Il est finalement interpellé le 17 octobre suivant et dès ses premières déclarations, il livre un scenario incroyable : il désigne Daniel Malgouyres comme l'organisateur de ce vrai/faux cambriolage, apparemment destiné à effrayer sa femme, Françoise Malgouyres. Le couple est en conflit depuis plusieurs mois et le mari craint, d'après le dénonciateur, que Françoise ne cherche à récupérer la moitié du jardin Saint -Adrien.
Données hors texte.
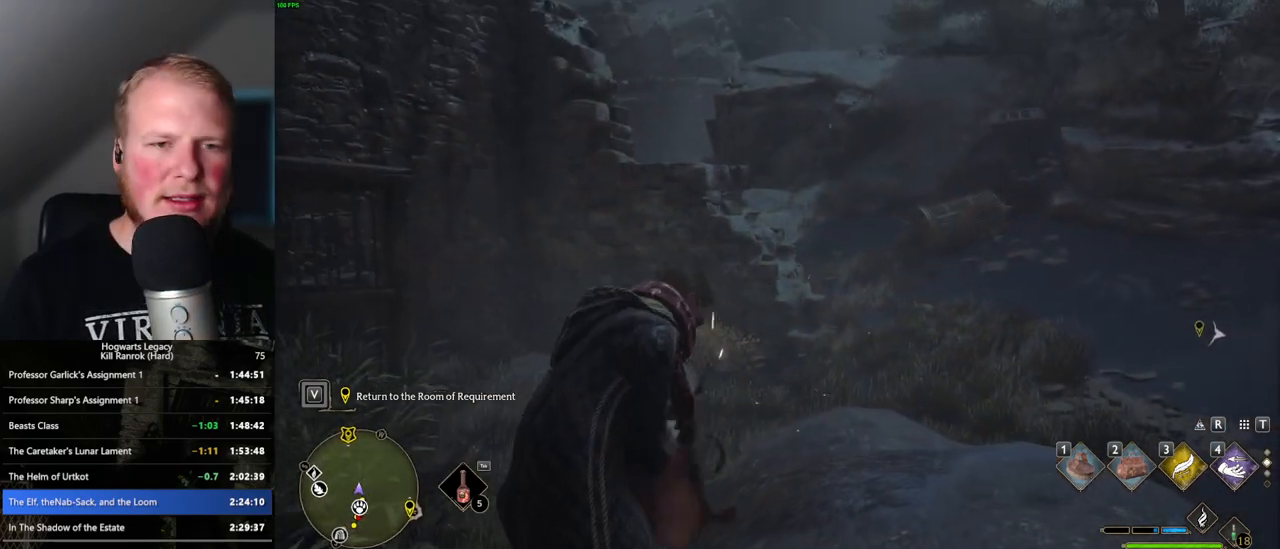
{"keys": [], "mouse": [], "events": []}
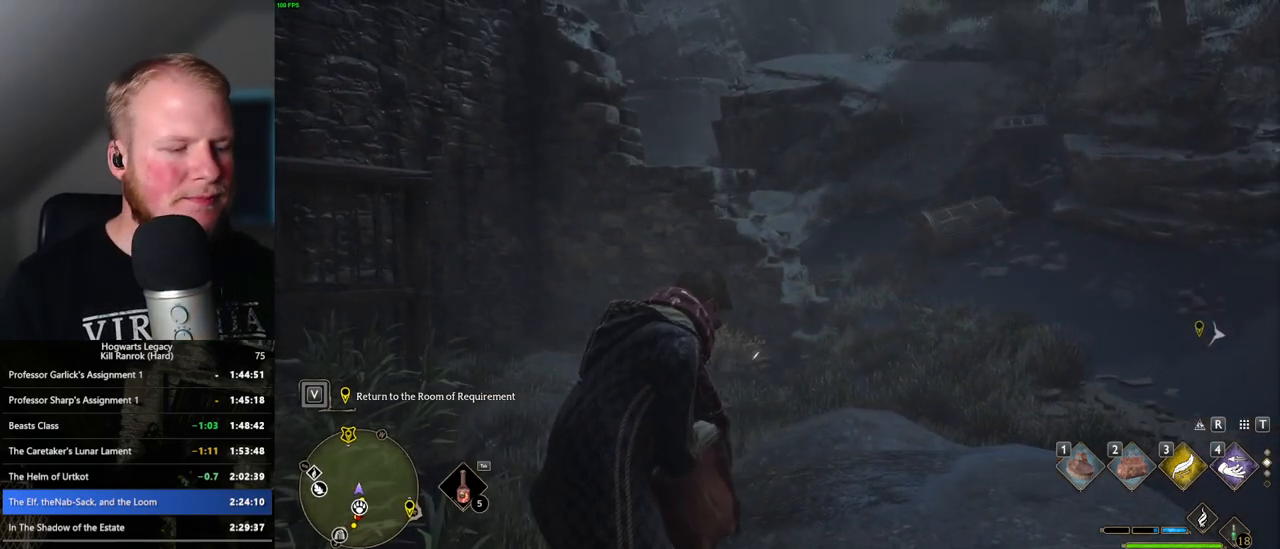
{"keys": [], "mouse": [], "events": []}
Après la dénonciation du rôle joué, selon lui, par Richard Llop, Daniel Malgouyres a parlé de lui et de sa famille, revenant sur ses accusations passées. Il avait pendant un moment soupçonné sa femme, aidée de leur fils Olivier Malgouyres, de l'avoir piégé et s'en était ouvert au juge d'instruction : "Quand j'ai été incarcéré, ca a été un tsunami. J'écrivais à la terre entière, j'ai dénoncé ma femme et mon fils. Pardon ! Je t'aime Olivier ! Je n'ai rien à voir avec ça je l'ai toujours proclamé."
Daniel Malgouyres interrompu par la présidente
Avant d'avoir une pensée pour la famille de sa victime : "J'ai une pensée pour madame Viers. J'ai pas la larme facile, c'est vrai. quand les proches de David Viers ont témoigné, j'ai pris une claque." Le principal accusé, contre qui 30 ans de prison ont été requis mercredi, a ensuite tenté de revenir sur des points précis du dossier ou du procès, avant de se voir interrompre vertement par la présidente. Il a conclu par une adresse tonitruante aux jurés : "Réfléchissez bien avant, sinon vous allez mettre un innocent en prison !"
Avant lui, au début de cette courte audience, Richard Bruno s'était exprimé. 18 ans de prison ont été requis mercredi contre lui. Le second cambrioleur a consacré l'essentiel de cette dernière intervention pour présenter ses excuses à la famille de David Viers. C'est ensuite Richard Llop qui a pris la parole, contre qui 18 ans de prison aussi ont été requis : " Si j'ai commis ces faits, c'est sous les ordres de Daniel Malgouyres, qui voulait faire fuir Françoise." Avant de présenter, lui aussi, ses excuses. A Françoise Malgouyres et Olivier Malgouyres d'abord, puis aux proches de David Viers, ajoutant qu'il aurait "toujours honte " de ce qu'il a fait. Et exprimant une dernière fois ses regrets : "Je n'aurais pas envoyé ces hommes si j'avais su. Ils n'étaient pas armés."
La loi ne leur fait que cette seule question, qui renferme toute la mesure de leurs devoirs : « Avez-vous une intime conviction ? »
Article 353 du Code de procédure pénale
Comme le code de procédure pénale l’impose , la présidente de la cour d’assises de l’Hérault, Danielle Chamayou-Dupuy a ensuite fait lecture de l’article 353 du code de procédure pénale : « la loi ne demande pas compte à chacun des juges et jurés composant la cour d’assises des moyens par lesquels ils se sont convaincus, elle ne leur prescrit pas de règles desquelles ils doivent faire particulièrement dépendre la plénitude et la suffisance d’une preuve ; elle leur prescrit de s’interroger eux-mêmes dans le silence et le recueillement et de chercher, dans la sincérité de leur conscience, quelle impression ont faites, sur leur raison, les preuves rapportées contre l’accusé, et les moyens de sa défense. La loi ne leur fait que cette seule question, qui renferme toute la mesure de leurs devoirs : « Avez-vous une intime conviction ? » » Les jurés devront notamment répondre à deux questions portant sur la légitime défense ou non de Daniel Malgouyres. Le verdict est attendu dans la journée.